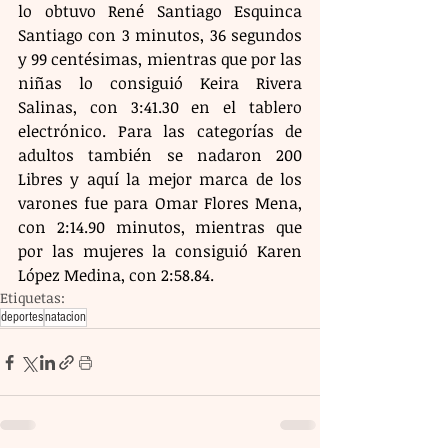
lo obtuvo René Santiago Esquinca 
Santiago con 3 minutos, 36 segundos 
y 99 centésimas, mientras que por las 
niñas lo consiguió Keira Rivera 
Salinas, con 3:41.30 en el tablero 
electrónico. Para las categorías de 
adultos también se nadaron 200 
Libres y aquí la mejor marca de los 
varones fue para Omar Flores Mena, 
con 2:14.90 minutos, mientras que 
por las mujeres la consiguió Karen 
López Medina, con 2:58.84.
Etiquetas:
deportes
natacion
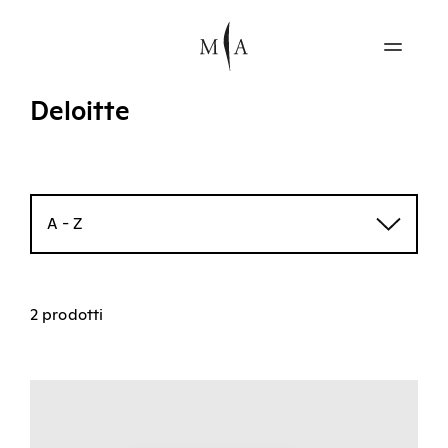
Deloitte
A - Z
2 prodotti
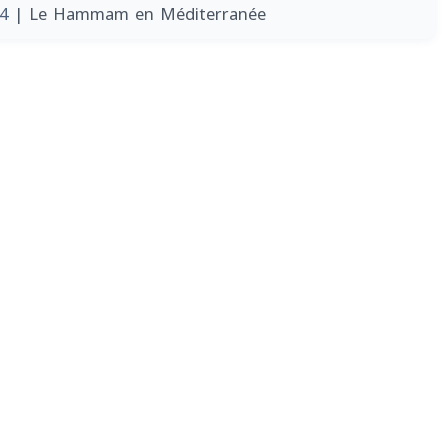
14
| Le Hammam en Méditerranée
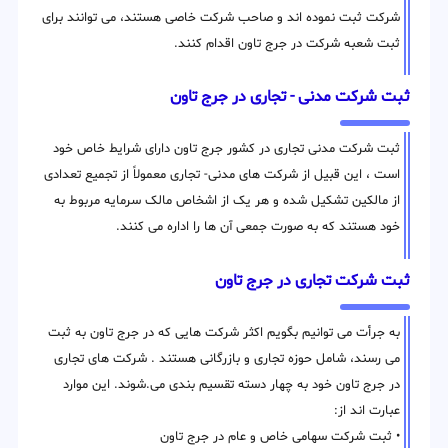
شرکت ثبت نموده اند و صاحب شرکت خاصی هستند، می توانند برای
ثبت شعبه شرکت در جرج تاون اقدام کنند.
ثبت شرکت مدنی - تجاری در جرج تاون
ثبت شرکت مدنی تجاری در کشور جرج تاون دارای شرایط خاص خود
است ، این قبیل از شرکت های مدنی- تجاری معمولاً از تجمیع تعدادی
از مالکین تشکیل شده و هر یک از اشخاص مالک سرمایه مربوط به
خود هستند که به صورت جمعی آن ها را اداره می کنند.
ثبت شرکت تجاری در جرج تاون
به جرأت می توانیم بگویم اکثر شرکت هایی که در جرج تاون به ثبت
می رسند، شامل حوزه تجاری و بازرگانی هستند . شرکت های تجاری
در جرج تاون خود به چهار دسته تقسیم بندی می.شوند. این موارد
عبارت اند از:
• ثبت شرکت سهامی خاص و عام در جرج تاون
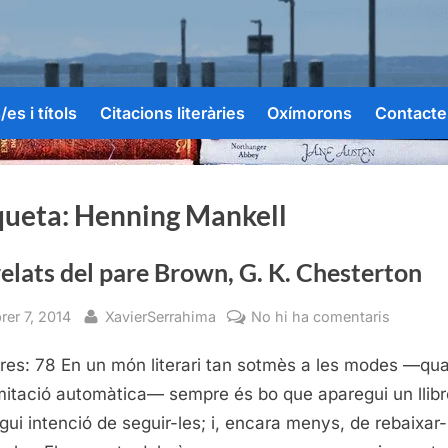
es i títols
Citacions literàries
Oxímorons
Contacte
queta:
Henning Mankell
relats del pare Brown, G. K. Chesterton
sted
By
a
rer 7, 2014
XavierSerrahima
No hi ha comentaris
Els
res: 78 En un món literari tan sotmès a les modes —qu
relats
del
imitació automàtica— sempre és bo que aparegui un llib
pare
ngui intenció de seguir-les; i, encara menys, de rebaixar
Brown,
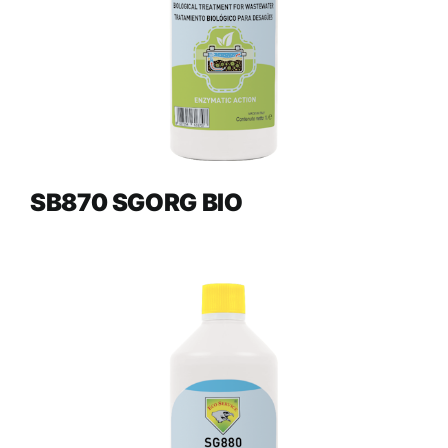
SB870 SGORG BIO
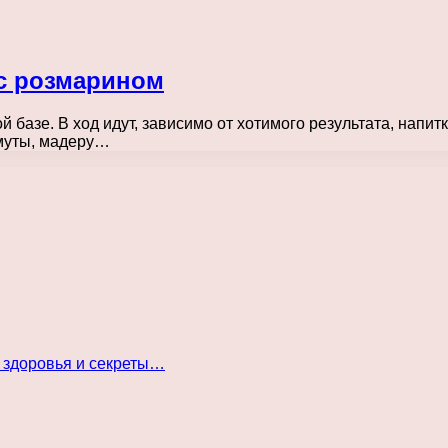
с розмарином
 базе. В ход идут, зависимо от хотимого результата, напи
рмуты, мадеру…
 здоровья и секреты…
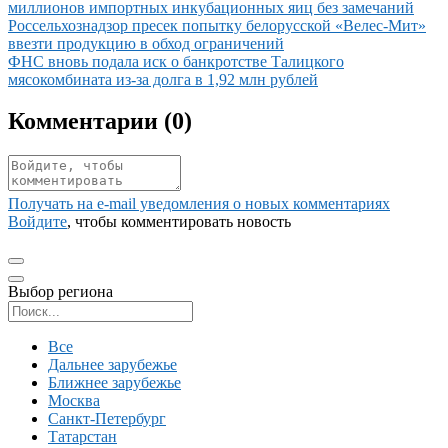
миллионов импортных инкубационных яиц без замечаний
Иллюстрация новости
Россельхознадзор пресек попытку белорусской «Велес-Мит»
ввезти продукцию в обход ограничений
Иллюстрация новости
ФНС вновь подала иск о банкротстве Талицкого
мясокомбината из-за долга в 1,92 млн рублей
Комментарии (
0
)
Получать на e‑mail уведомления о новых комментариях
Войдите
, чтобы комментировать новость
Выбор региона
Поиск региона
Все
Дальнее зарубежье
Ближнее зарубежье
Москва
Санкт-Петербург
Татарстан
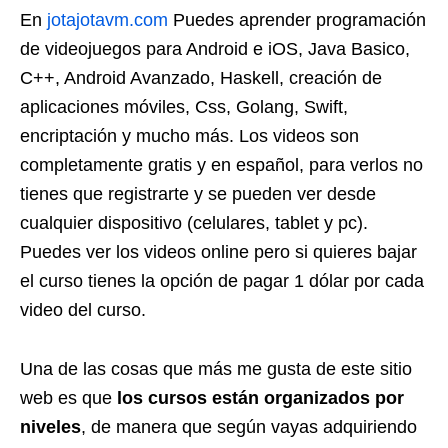
En
jotajotavm.com
Puedes aprender programación
de videojuegos para Android e iOS, Java Basico,
C++, Android Avanzado, Haskell, creación de
aplicaciones móviles, Css, Golang, Swift,
encriptación y mucho más. Los videos son
completamente gratis y en español, para verlos no
tienes que registrarte y se pueden ver desde
cualquier dispositivo (celulares, tablet y pc).
Puedes ver los videos online pero si quieres bajar
el curso tienes la opción de pagar 1 dólar por cada
video del curso.
Una de las cosas que más me gusta de este sitio
web es que
los cursos están organizados por
niveles
, de manera que según vayas adquiriendo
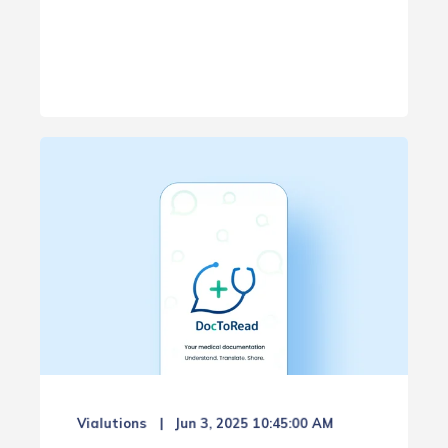
Vialutions
Jun 3, 2025 10:45:00 AM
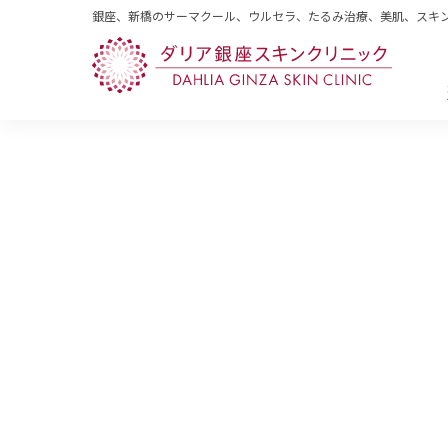
銀座、新橋のサーマクール、ウルセラ、たるみ治療、美肌、スキ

• _What this task involves_
What you hand back should match the entries above exactly, except that no picture appears.

• _Worked solution_
lo obtuvo René Santiago Esquinca 
Santiago con 3 minutos, 36 segundos 
y 99 centésimas, mientras que por las 
niñas lo consiguió Keira Rivera 
Salinas, con 3:41.30 en el tablero 
electrónico. Para las categorías de 
adultos también se nadaron 200 
Libres y aquí la mejor marca de los 
varones fue para Omar Flores Mena, 
con 2:14.90 minutos, mientras que 
por las mujeres la consiguió Karen 
López Medina, con 2:58.84.
Etiquetas:
deportes
natacion
Deloitte
A - Z
2 prodotti
14
| Le Hammam en Méditerranée
شرکت ثبت نموده اند و صاحب شرکت خاصی هستند، می توانند برای
ثبت شعبه شرکت در جرج تاون اقدام کنند.
ثبت شرکت مدنی - تجاری در جرج تاون
ثبت شرکت مدنی تجاری در کشور جرج تاون دارای شرایط خاص خود
است ، این قبیل از شرکت های مدنی- تجاری معمولاً از تجمیع تعدادی
از مالکین تشکیل شده و هر یک از اشخاص مالک سرمایه مربوط به
خود هستند که به صورت جمعی آن ها را اداره می کنند.
ثبت شرکت تجاری در جرج تاون
به جرأت می توانیم بگویم اکثر شرکت هایی که در جرج تاون به ثبت
می رسند، شامل حوزه تجاری و بازرگانی هستند . شرکت های تجاری
در جرج تاون خود به چهار دسته تقسیم بندی می.شوند. این موارد
عبارت اند از:
• ثبت شرکت سهامی خاص و عام در جرج تاون
es i títols
Citacions literàries
Oxímorons
Contacte
queta:
Henning Mankell
relats del pare Brown, G. K. Chesterton
sted
By
a
rer 7, 2014
XavierSerrahima
No hi ha comentaris
Els
res: 78 En un món literari tan sotmès a les modes —qu
relats
del
imitació automàtica— sempre és bo que aparegui un llib
pare
ngui intenció de seguir-les; i, encara menys, de rebaixar
Brown,
SB870 SGORG BIO
с розмарином
 базе. В ход идут, зависимо от хотимого результата, напи
рмуты, мадеру…
 здоровья и секреты…
миллионов импортных инкубационных яиц без замечаний
Иллюстрация новости
Россельхознадзор пресек попытку белорусской «Велес-Мит»
ввезти продукцию в обход ограничений
Иллюстрация новости
ФНС вновь подала иск о банкротстве Талицкого
мясокомбината из-за долга в 1,92 млн рублей
Комментарии (
0
)
Получать на e‑mail уведомления о новых комментариях
Войдите
, чтобы комментировать новость
Выбор региона
Поиск региона
Все
Дальнее зарубежье
Ближнее зарубежье
Москва
Санкт-Петербург
Татарстан
En
jotajotavm.com
Puedes aprender programación
de videojuegos para Android e iOS, Java Basico,
C++, Android Avanzado, Haskell, creación de
aplicaciones móviles, Css, Golang, Swift,
encriptación y mucho más. Los videos son
completamente gratis y en español, para verlos no
tienes que registrarte y se pueden ver desde
cualquier dispositivo (celulares, tablet y pc).
Puedes ver los videos online pero si quieres bajar
el curso tienes la opción de pagar 1 dólar por cada
video del curso.
Una de las cosas que más me gusta de este sitio
web es que
los cursos están organizados por
niveles
, de manera que según vayas adquiriendo
Vialutions
Jun 3, 2025 10:45:00 AM
銀座、新橋のサーマクール、ウルセラ、たるみ治療、美肌、スキ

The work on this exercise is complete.